With one exception, no man or woman has any covering on their heads, and the men generally have the hair cropped short, and with only very small moustaches on the face. Some half-dozen are as dark as the Indians of the present day. The rest are very much fairer, many as fair as Spaniards, and nearly all wear coloured dresses.
We are not at present in a position to say, and may not for a long time be able to feel sure, who the races are that are represented in these frescoes or in those at Ajunta. Negatively we may probably be justified in asserting that they are not the ancestors of the present inhabitants of Rajputana, nor of any of the native races—Bhîls, Gonds, or such like. Are they Sakas, Yavanas, or any of the trans-Indus tribes who, in the first centuries of the Christian Era flowed into India across that river, bringing with them their arts and religious forms? The style of art, especially at Bagh, is very similar to that of Persia at about the same date.

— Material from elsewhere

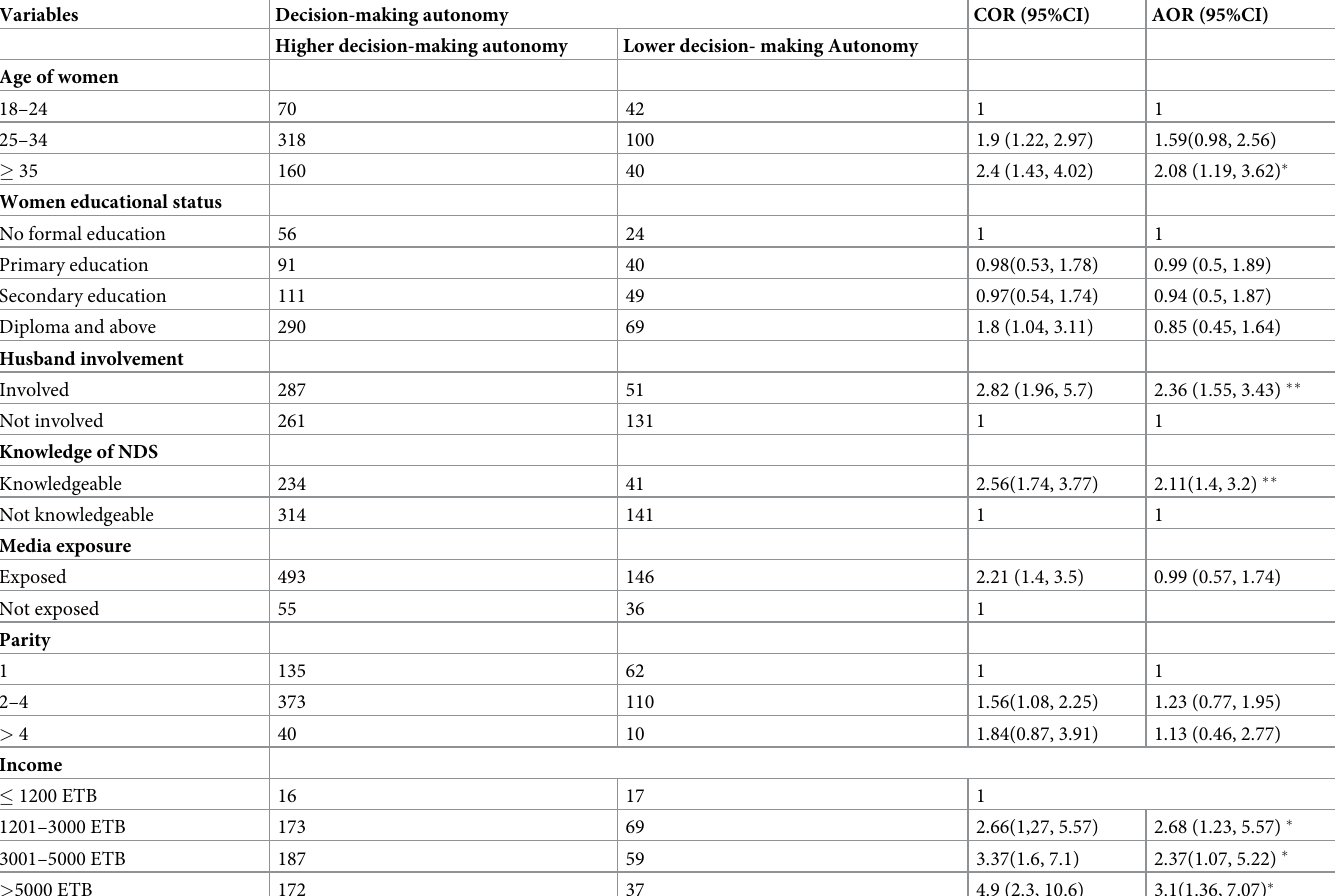
Table 4. Bivariable and multivariable logistic regression analysis of factors associated with women’s decision-making autonomy in Debretabor, Northwest Ethiopia, 2019 (n =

The date of this group of caves seems hardly doubtful. The earliest could not well have been commenced much before A.D. 500; the date of the latest, if our chronology is correct, could not well be carried down beyond 650 or 700, unless it was, that the troubles that convulsed the rest of India after that date did not reach those remote valleys in Rajputana till some time afterwards.
Salsette.
One of the most extensive, but one of the least satisfactory of all the groups of Indian caves, is that generally known as the Kenheri Caves on the Island of Salsette in Bombay Harbour. The great chaitya cave there, as mentioned above, is only a bad copy of the Karli cave, and was excavated in the beginning of the 5th century, and none of the viharas seem to be earlier. The place, however, must have had some sanctity at an earlier date, for there seems no doubt that a tooth of Buddha was enshrined here in the beginning of the 4th century, when these relics were revolutionising the Buddhist world at least at two diametrically opposite points of the coast of India, at Puri, and in this island.[195] It may have been in consequence of the visit of this relic that the island became holy, and it may have been because it was an island, that it remained undisturbed by the troubles of the mainland, and that the practice of excavating caves lasted longer here than in any series above described. Be this as it may, the caves here go straggling on till they fade by almost imperceptible degrees into those of the Hindu religion. The Hindu caves of Montpezir, Kundoty, and Amboli are so like them, and the change takes place so gradually, that it is sometimes difficult to draw the line between the two religions.
Although, therefore, we have not at Salsette any viharas that can compare with those of Nassick, Ajunta, or Bagh, and they nowhere form a series which might assist us in guessing their dates, yet, just because they are so late, and because they do fade so gradually into the next phase, are they worthy of more attention than has been bestowed upon them.